Filha do vice-governador Luciano Barbosa, Lívia Barbosa, foi presa preventivamente. O esposo dela, Pedro Silva, também teve a prisão temporária cumprida.
Policiais federais e a Controladoria Geral da União (CGU) deflagraram uma operação na manhã desta quarta-feira (11) para cumprir 32 mandados de busca e apreensão, 9 mandados de prisão preventiva e 7 mandados de prisão temporária na Secretaria da Saúde de Alagoas (Sesau) e no Hospital Geral do Estado (HGE). A ação acontece também em Arapiraca, Agreste do estado.
A filha do vice-governador e secretário de Educação, Luciano Barbosa (MDB), Lívia Barbosa, foi presa preventivamente.

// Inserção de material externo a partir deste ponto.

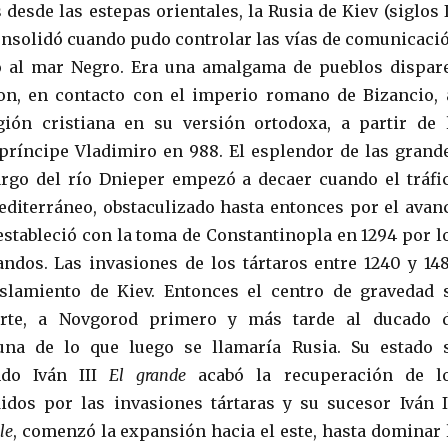
 desde las estepas orientales, la Rusia de Kiev (siglos 
 consolidó cuando pudo controlar las vías de comunicaci
co al mar Negro. Era una amalgama de pueblos dispar
on, en contacto con el imperio romano de Bizancio, 
gión cristiana en su versión ortodoxa, a partir de 
príncipe Vladimiro en 988. El esplendor de las grand
argo del río Dnieper empezó a decaer cuando el tráfi
diterráneo, obstaculizado hasta entonces por el avan
stableció con la toma de Constantinopla en 1294 por l
dos. Las invasiones de los tártaros entre 1240 y 14
islamiento de Kiev. Entonces el centro de gravedad 
orte, a Novgorod primero y más tarde al ducado 
una de lo que luego se llamaría Rusia. Su estado 
do Iván III
El grande
acabó la recuperación de l
didos por las invasiones tártaras y su sucesor Iván I
le
, comenzó la expansión hacia el este, hasta dominar 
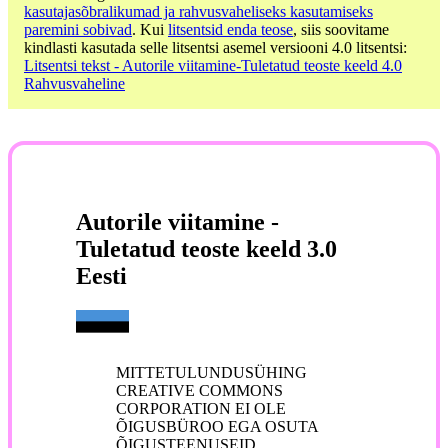
kasutajasõbralikumad ja rahvusvaheliseks kasutamiseks
paremini sobivad
. Kui
litsentsid enda teose
, siis soovitame
kindlasti kasutada selle litsentsi asemel versiooni 4.0 litsentsi:
Litsentsi tekst - Autorile viitamine-Tuletatud teoste keeld 4.0
Rahvusvaheline
Autorile viitamine -
Tuletatud teoste keeld 3.0
Eesti
MITTETULUNDUSÜHING
CREATIVE COMMONS
CORPORATION EI OLE
ÕIGUSBÜROO EGA OSUTA
ÕIGUSTEENUSEID.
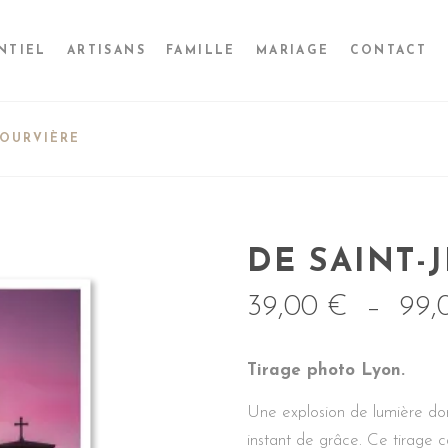
NTIEL
ARTISANS
FAMILLE
MARIAGE
CONTACT
FOURVIÈRE
DE SAINT-
39,00
€
–
99
Tirage photo Lyon.
Une explosion de lumière doré
instant de grâce. Ce tirage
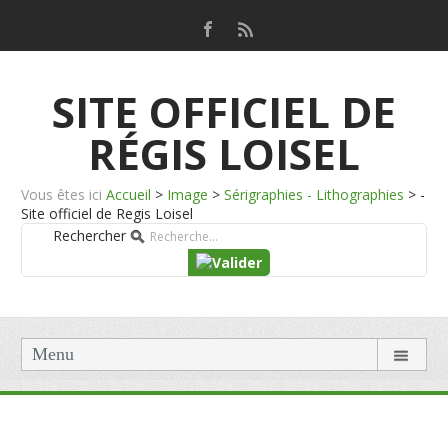
SITE OFFICIEL DE
RÉGIS LOISEL
Vous êtes ici
Accueil
>
Image
>
Sérigraphies - Lithographies
>
-
Site officiel de Regis Loisel
Rechercher
Menu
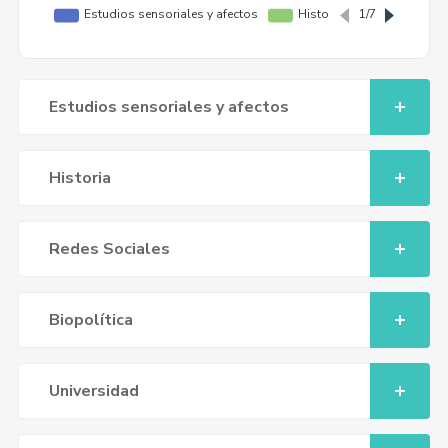
Estudios sensoriales y afectos
Historia
Redes Sociales
Biopolítica
Universidad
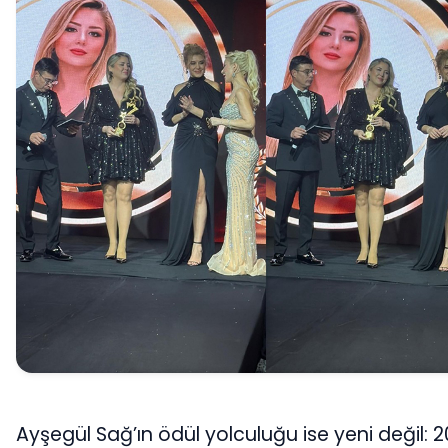
Ayşegül Sağ’ın ödül yolculuğu ise yeni değil: 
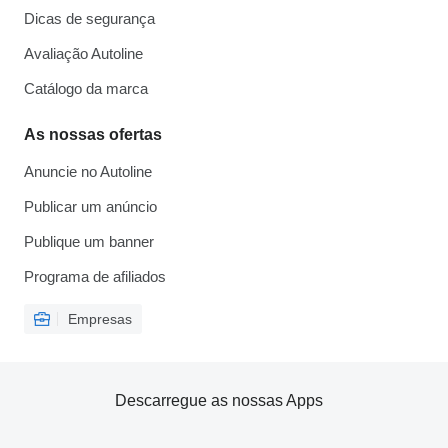
Dicas de segurança
Avaliação Autoline
Catálogo da marca
As nossas ofertas
Anuncie no Autoline
Publicar um anúncio
Publique um banner
Programa de afiliados
Empresas
Descarregue as nossas Apps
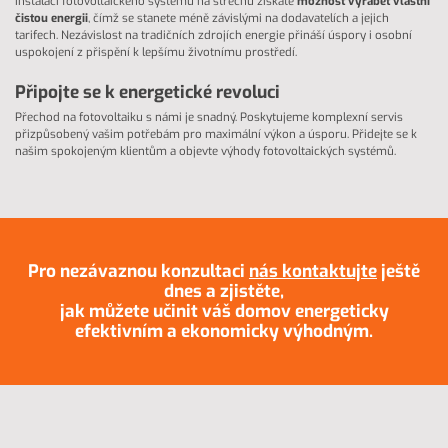
Instalací fotovoltaického systému na střechu získáte
možnost vyrábět vlastní
čistou energii
, čímž se stanete méně závislými na dodavatelích a jejich
tarifech. Nezávislost na tradičních zdrojích energie přináší úspory i osobní
uspokojení z přispění k lepšímu životnímu prostředí.
Připojte se k energetické revoluci
Přechod na fotovoltaiku s námi je snadný. Poskytujeme komplexní servis
přizpůsobený vašim potřebám pro maximální výkon a úsporu. Přidejte se k
našim spokojeným klientům a objevte výhody fotovoltaických systémů.
Pro nezávaznou konzultaci
nás kontaktujte
ještě
dnes a zjistěte,
jak můžete učinit váš domov energeticky
efektivním a ekonomicky výhodným.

O esposo dela, Pedro Silva, também teve a prisão temporária cumprida.
A Polícia Federal não confirma oficialmente quem são os alvos da operação.
A Operação Florence - Dama da Lâmpada investiga fraudes, desvios de recursos e corrupção de agentes públicos na prestação de serviços de Órtese, Prótese e Materiais Especiais (OPME).
Por meio de nota à imprensa, a Sesau disse que vai contribuir com as investigações e que vai instaurar uma sindicância para apurar e punir o possível envolvimento de servidores do órgão (leia na íntegra ao final do texto).
Investigação
As investigações apontaram que valores destinados à determinada entidade sem fins lucrativos, ultrapassam os R$ 30 milhões nos últimos três anos.
E diante disto foi constatada a monopolização dos serviços de OPME em Maceió e na região Agreste com a celebração de Termo de Colaboração injustificadamente direcionada para entidade comandada por servidor público estadual, pagamentos sem comprovação dos correspondentes serviços prestados, confusão patrimonial entre a entidade sem fins lucrativos e seus dirigentes, transferências injustificadas de recursos financeiros a servidores responsáveis pela avaliação e monitoramento dos serviços prestados constantes do Termo de Colaboração.
Segundo a CGU, os valores repassados à entidade investigada correspondem a mais de 1/3 do montante de recursos do Sistema Único de Saúde (SUS,) aplicados no Estado de Alagoas, no exercício de 2018 em procedimentos de OPME - Órteses, próteses e materiais especiais.
Os crimes cometidos pelo grupo são Fraude à Licitação, Corrupção Ativa e Passiva, Peculato, Constituição de Organização Criminosa, Falsidade Ideológica, Prevaricação, Advocacia Administrativa e Lavagem de Dinheiro. As penas, somadas, variam de 18 a 45 anos de detenção ou reclusão, conforme o caso.
A Operação conta com a participação de 6 servidores da CGU, além de 100 policiais federais de seis Estados.
Leia abaixo a íntegra da nota da Sesau:
NOTA – SESAU
A Secretaria de Estado da Saúde acompanha atentamente as investigações da Polícia Federal e vai contribuir com as informações necessárias para auxiliar a apuração. Internamente, será instaurada uma sindicância para apurar e punir o possível envolvimento de servidores do órgão. A Sesau ressalta que tem atuado com transparência e contribuído para o esclarecimento dos fatos desde o início do procedimento.